Прохладны тёмные ночи, что жёлтой цепью фонарей проспекта и подсветкой старинных и высотных зданий освещены. Свежо и ветрено на Плотинке, на которую Север меня утягивает, берет за руку, переплетая наши пальцы, и по сторонам она головой крутит. Останавливается на вершине лестницы, что к самой набережной несколькими ярусами спускается.
— Где тут любимое место Дарийки?
— Внизу, — я указываю, перехватываю её под локоть, чтобы на многочисленных ступеньках она не навернулась. — Там, где часть старой плотины.
До которой мы доходим и которая в двенадцатом часу ночи непривычно спокойна. Не шумит, выбрасываясь и пенясь, река.
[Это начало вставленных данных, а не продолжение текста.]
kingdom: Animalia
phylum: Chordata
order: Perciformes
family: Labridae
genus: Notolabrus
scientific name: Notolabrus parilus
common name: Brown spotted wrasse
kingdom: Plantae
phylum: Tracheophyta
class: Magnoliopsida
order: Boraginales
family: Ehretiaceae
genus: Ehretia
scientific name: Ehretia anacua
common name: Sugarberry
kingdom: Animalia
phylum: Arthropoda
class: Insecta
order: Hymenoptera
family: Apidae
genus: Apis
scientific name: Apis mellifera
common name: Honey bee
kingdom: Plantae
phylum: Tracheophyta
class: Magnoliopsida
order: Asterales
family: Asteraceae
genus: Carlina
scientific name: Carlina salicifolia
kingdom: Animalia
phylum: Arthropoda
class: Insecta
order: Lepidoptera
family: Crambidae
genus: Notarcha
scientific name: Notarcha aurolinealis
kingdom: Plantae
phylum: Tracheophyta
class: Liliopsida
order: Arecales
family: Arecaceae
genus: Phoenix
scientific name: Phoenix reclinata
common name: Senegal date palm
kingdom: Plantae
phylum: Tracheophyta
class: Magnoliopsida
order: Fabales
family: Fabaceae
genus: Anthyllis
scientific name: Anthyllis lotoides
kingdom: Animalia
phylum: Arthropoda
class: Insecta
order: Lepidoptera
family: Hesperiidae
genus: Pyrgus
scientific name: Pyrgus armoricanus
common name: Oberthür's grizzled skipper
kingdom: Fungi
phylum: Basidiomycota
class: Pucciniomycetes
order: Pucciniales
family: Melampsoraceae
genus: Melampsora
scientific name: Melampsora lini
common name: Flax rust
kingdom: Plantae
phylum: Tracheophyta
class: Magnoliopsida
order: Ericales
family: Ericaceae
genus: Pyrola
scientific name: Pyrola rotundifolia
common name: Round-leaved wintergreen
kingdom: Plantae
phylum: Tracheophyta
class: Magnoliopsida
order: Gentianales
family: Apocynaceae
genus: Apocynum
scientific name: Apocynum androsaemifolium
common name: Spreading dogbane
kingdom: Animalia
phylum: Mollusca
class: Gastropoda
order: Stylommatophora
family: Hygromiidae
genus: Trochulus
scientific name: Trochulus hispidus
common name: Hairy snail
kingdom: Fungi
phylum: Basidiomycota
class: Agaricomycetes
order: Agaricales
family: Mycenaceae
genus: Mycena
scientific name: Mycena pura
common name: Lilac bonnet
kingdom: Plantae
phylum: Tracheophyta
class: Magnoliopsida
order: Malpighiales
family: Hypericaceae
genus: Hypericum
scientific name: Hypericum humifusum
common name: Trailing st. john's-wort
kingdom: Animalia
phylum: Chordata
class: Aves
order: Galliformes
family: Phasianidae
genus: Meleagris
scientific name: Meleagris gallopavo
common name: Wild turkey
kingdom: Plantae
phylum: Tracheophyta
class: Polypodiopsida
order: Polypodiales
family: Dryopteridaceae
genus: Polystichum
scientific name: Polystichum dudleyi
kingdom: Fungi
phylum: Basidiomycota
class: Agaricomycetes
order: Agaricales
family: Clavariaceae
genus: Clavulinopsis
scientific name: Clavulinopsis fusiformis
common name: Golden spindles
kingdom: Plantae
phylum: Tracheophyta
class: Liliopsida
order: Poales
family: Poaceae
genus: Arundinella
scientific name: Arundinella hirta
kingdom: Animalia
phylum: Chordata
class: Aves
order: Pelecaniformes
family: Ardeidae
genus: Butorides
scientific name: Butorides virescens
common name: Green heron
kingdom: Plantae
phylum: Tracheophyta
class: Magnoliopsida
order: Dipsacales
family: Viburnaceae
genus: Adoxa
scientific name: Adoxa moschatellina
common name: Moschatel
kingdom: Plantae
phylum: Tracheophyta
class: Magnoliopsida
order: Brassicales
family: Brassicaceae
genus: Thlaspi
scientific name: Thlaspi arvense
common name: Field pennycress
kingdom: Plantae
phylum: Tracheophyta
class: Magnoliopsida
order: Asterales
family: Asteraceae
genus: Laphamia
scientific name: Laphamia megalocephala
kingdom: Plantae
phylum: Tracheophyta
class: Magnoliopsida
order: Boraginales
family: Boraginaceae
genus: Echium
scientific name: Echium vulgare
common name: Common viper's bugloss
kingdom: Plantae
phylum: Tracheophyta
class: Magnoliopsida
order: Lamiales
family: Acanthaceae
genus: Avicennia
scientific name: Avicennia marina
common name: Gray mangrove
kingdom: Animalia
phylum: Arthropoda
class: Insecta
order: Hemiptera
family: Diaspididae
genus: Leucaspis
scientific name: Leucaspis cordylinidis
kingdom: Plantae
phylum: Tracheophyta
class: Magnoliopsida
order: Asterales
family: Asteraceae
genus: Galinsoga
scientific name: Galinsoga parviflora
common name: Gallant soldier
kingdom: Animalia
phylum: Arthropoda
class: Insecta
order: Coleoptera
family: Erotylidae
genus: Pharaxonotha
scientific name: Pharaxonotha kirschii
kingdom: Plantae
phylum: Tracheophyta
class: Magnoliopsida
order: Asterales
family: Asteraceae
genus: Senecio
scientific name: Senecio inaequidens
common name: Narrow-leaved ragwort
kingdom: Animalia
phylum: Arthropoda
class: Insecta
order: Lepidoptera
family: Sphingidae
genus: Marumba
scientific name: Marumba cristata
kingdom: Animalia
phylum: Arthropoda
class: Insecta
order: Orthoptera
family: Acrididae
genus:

Затихает, как сам город, до рассвета.
— А я как-то ни разу здесь не бывала, — Ветка, вставая на самый край, признается негромко, задумчиво, трогает пальцами ещё сырой от брызг камень стены, поворачивает ко мне голову. — Поразительно, правда?
— Тогда мне ещё есть что тебе показать, — я протягиваю руку.
Которую она, взглянув в мои глаза, принимает.
Спрыгивает с выступа.
И в подземный переход, что на ту сторону проспекта ведет, мы ныряем. Стучат, разносясь гулким эхом, её каблуки, и исписанные графити и цитатами Цоя стены Север разглядывает с любопытством, читает, хмуря брови.
— Над перилами чугунными перегнись и посмотри: вдоль реки цепями лунными зыбко пляшут фонари[1], — четверостишье, выведенное чёрной краской наискось, она зачитывает с выражением. — Красиво. Тоже Цой?
— Нет, — я качаю головой. — Зоргенфрей. Серебряный век.
— Как… — Север, смотря и изумленно, и восхищенно, осекается, смеётся звонко. — Ты не можешь знать всех поэтов этого времени!
Не могу.
И про Зоргенфрея я первый раз услышал только пару недель назад, когда Даньку понесло сюда гулять и другую компанию она себе, конечно, не нашла. Вытащила меня, дабы, доехав и прогуляв сто метров, от ливня здесь спрятаться, простоять почти час, за который все надписи перечитать и рассмотреть на несколько раз мы успели.
Нашли, поспорив и не угадав, в интернете, чьи стихи.
Но… чёрта с два я признаюсь в этом Ветке.
— Всех не могу, а многих — очень даже.
— Ты бахвалишься, Вахницкий, — она, подходя и выговаривая с неуловимо мягким акцентом, заявляет насмешливо.
Щёлкает меня по носу.
Отбегает.
И салочки-догонялочки в двадцать с лишним лет уже не водят. Не бегают по лестницам и пустынной набережной за одной Стрекозой, что по гигантским ступеням, то спускаясь к самой воде, то поднимаясь к дороге, скачет.
Уворачивается.
Несется, придерживая сползающую куртку на плечах, к резной ротонде, между колоннами которой, забегая, Север тормозит, застывает, словно на невидимую стену напарываясь, и ко мне она поворачивается.
Вопрошает удивленно:
— Пианино?
— Оно самое, — я усмехаюсь.
Приваливаюсь плечом к бронзовой колонне, наблюдая, как старый какой-то учительский стул Север отодвигает, садится.